A): Which smoothing method would you choose if you had to choose the same method for forecasting all the series? Why?

Since all the time series show seasonality I would use Holt-Winter’s method.


B): Fortified wine has the largest market share of the six types of wine. You are asked to focus on fortified wine sales alone and produce as accurate a forecast as possible for the next two months.

  • Start by partitioning the data using the period until December 1993 as the training period.
  • Apply Holt-Winter’s exponential smoothing (with multiplicative seasonality) to sales
Fort_Train <- window(Fort_ts, end = c(1993, 12))

HW_fort <- hw(Fort_Train, seasonal = 'multiplicative')
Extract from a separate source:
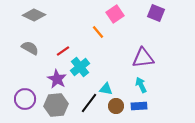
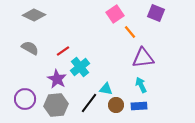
orange line: moved 32 px right
brown circle: moved 1 px up
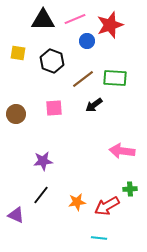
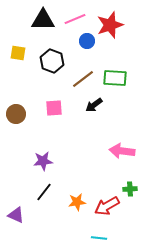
black line: moved 3 px right, 3 px up
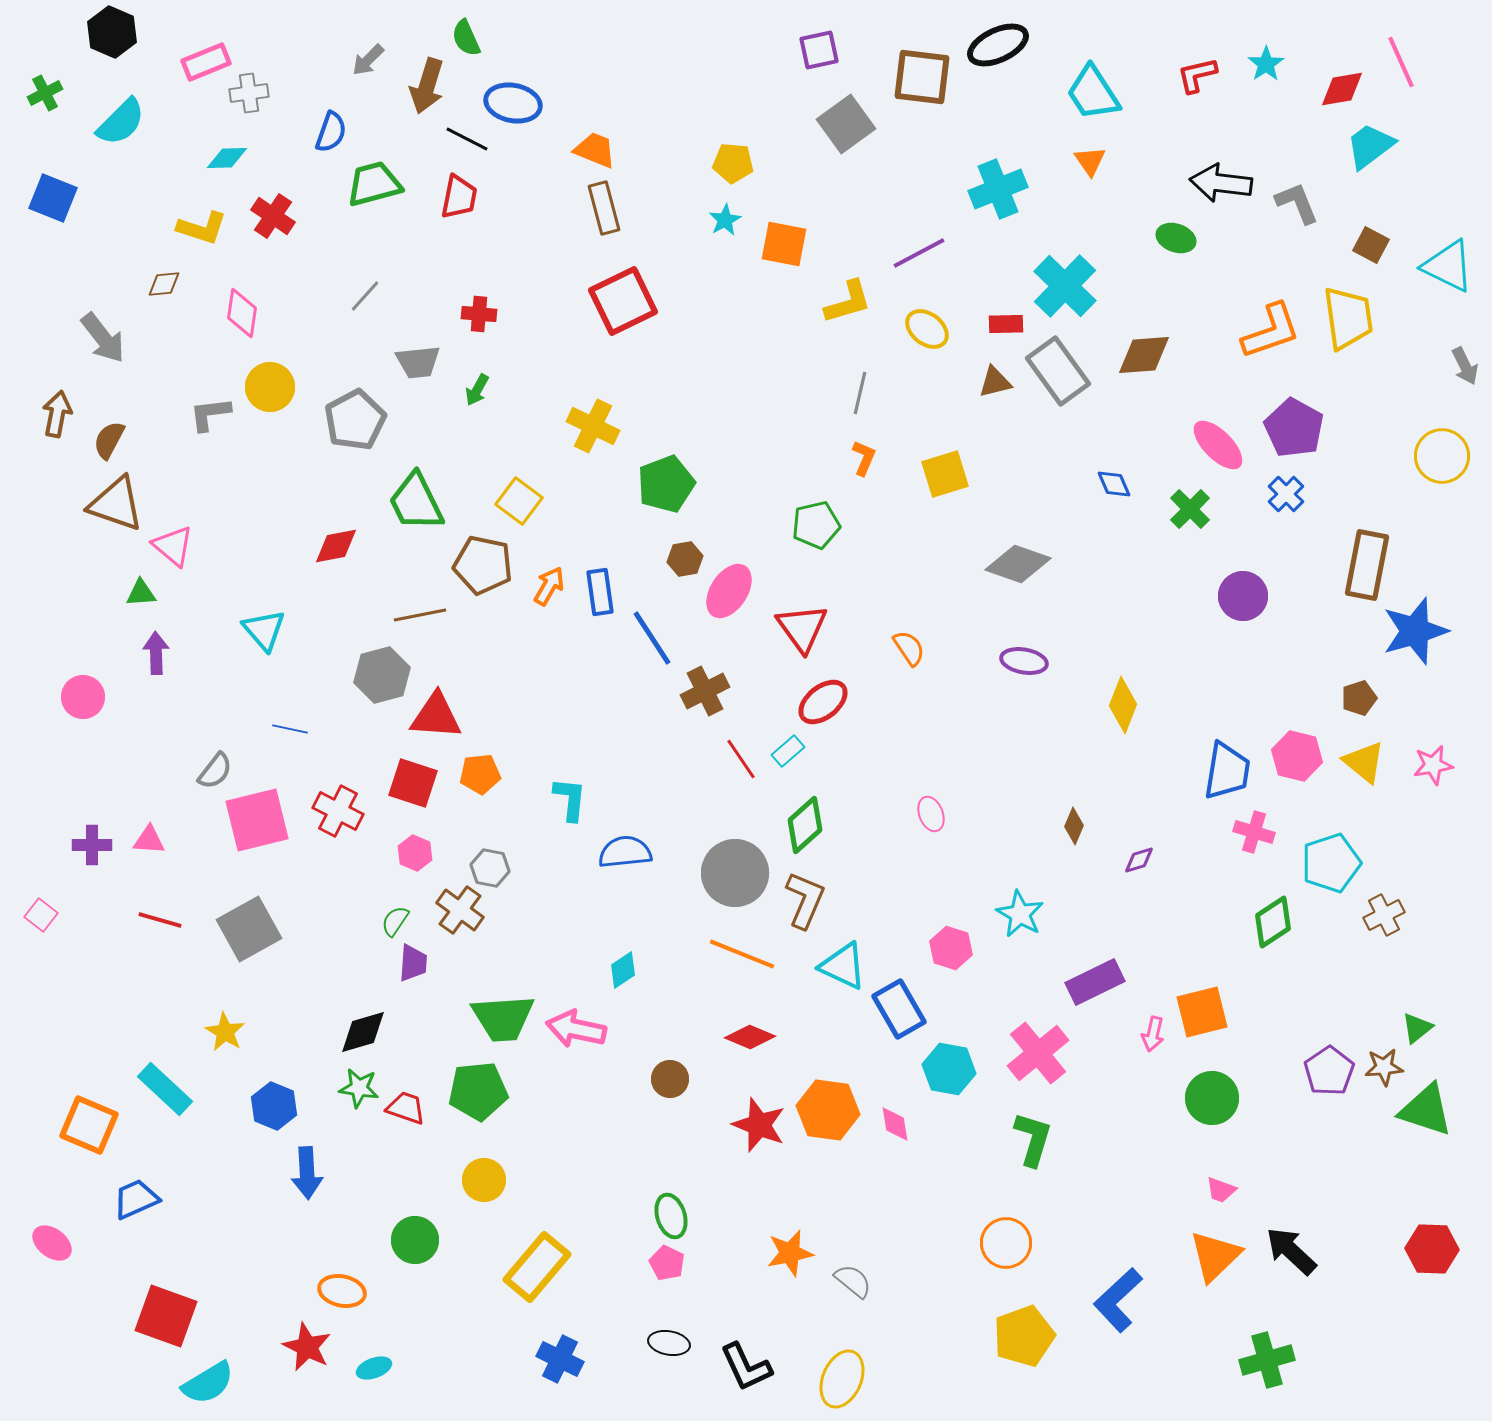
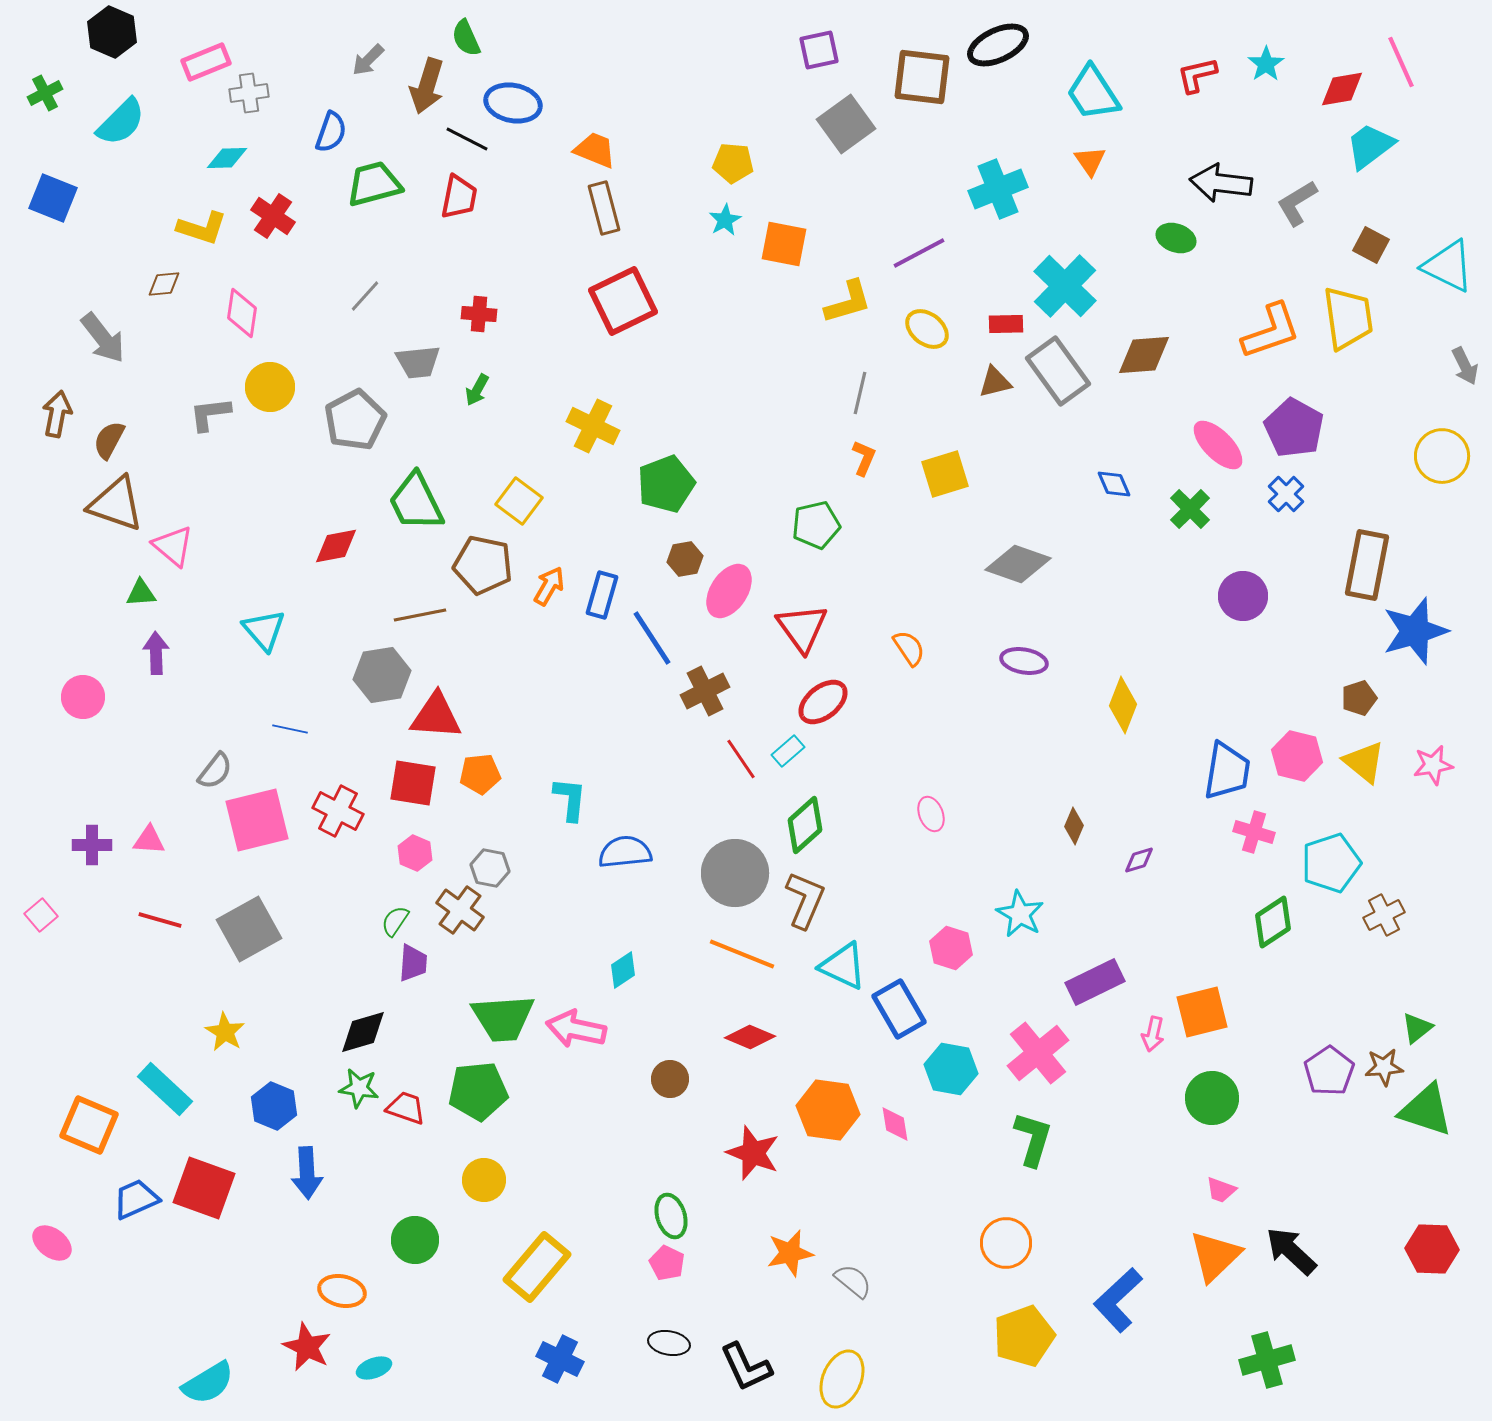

HW_fort_fc <- forecast(HW_fort, h = 12)

autoplot(Fort_ts) + 
    autolayer(HW_fort$fitted, series = 'Fitted Values (Training)') +
    autolayer(HW_fort_fc$mean, series = 'Forecast (Validation)') +
    labs(y = 'Fortified Wine Sales (Thousands of Liters)')
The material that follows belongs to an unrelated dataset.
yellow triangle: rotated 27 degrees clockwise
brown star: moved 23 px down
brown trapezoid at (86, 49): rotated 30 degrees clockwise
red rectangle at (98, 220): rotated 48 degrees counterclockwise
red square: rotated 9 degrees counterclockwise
C) Create a plot for the residuals from Holt-Winter’s exponential smoothing

checkresiduals(HW_fort)

## 
##  Ljung-Box test
## 
## data:  Residuals from Holt-Winters' multiplicative method
## Q* = 39.543, df = 8, p-value = 3.897e-06
## 
## Model df: 16.   Total lags used: 24


From the residual plot, the ACF plot of the residuals, and the Ljung-Box test we can see that the residuals are not white noise and in fact show some of the monthly seasonality present in the raw series.

i): Based on this plot, which of the following statements are reasonable?
Decembers (month 12) are not captured well by the model

This statement is not unreasonable. The residuals for Decembers are higher than the other months. The plot below shows the absolute percent error for the model (on training data) broken down by month. The percent errors are generally higher for December than other months, reaching 18% to 19% in some cases.
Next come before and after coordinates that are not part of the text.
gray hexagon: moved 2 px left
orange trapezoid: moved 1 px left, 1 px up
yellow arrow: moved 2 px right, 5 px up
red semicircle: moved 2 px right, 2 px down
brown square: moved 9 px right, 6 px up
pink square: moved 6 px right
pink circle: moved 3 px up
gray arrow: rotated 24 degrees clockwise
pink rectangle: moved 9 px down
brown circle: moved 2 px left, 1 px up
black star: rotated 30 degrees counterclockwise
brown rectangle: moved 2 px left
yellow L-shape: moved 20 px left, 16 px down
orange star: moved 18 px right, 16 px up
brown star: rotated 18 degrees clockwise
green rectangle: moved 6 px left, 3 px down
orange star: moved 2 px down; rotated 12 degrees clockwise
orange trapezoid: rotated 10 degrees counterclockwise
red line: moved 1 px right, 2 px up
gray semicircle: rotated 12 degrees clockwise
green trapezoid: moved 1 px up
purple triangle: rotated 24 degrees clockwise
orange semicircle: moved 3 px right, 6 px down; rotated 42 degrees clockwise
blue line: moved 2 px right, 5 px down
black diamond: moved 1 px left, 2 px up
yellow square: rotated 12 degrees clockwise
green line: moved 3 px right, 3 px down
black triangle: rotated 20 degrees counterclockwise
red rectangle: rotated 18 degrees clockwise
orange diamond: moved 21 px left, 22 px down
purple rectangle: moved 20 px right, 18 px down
Absolute_Percent_Error <- abs(HW_fort$residuals) * 100
ggsubseriesplot(Absolute_Percent_Error)

There is a strong correlation between sales on the same calendar month

Yes, this is clearly evident from the ACF plot of the residuals.

The model does not capture the seasonality well

Since there is correlation between residuals of the same month it does appear that the model has not fully captured the seasonality.

We should first deseasonalize the data and then apply Holt-Winter’s exponential smoothing

This doesn’t make a lot of sense since Holt-Winter’s exponential smoothing is for series with both seasonality and trend. If we were to deseasonalize the series first, it would make more sense to use Holt’s linear trend model (i.e. double exponential smoothing).


ii): How can you handle the above effect with exponential smoothing?

We could double-difference the series to remove both trend and seasonality. We could then use exponential smoothing to forecast the twice-differenced data.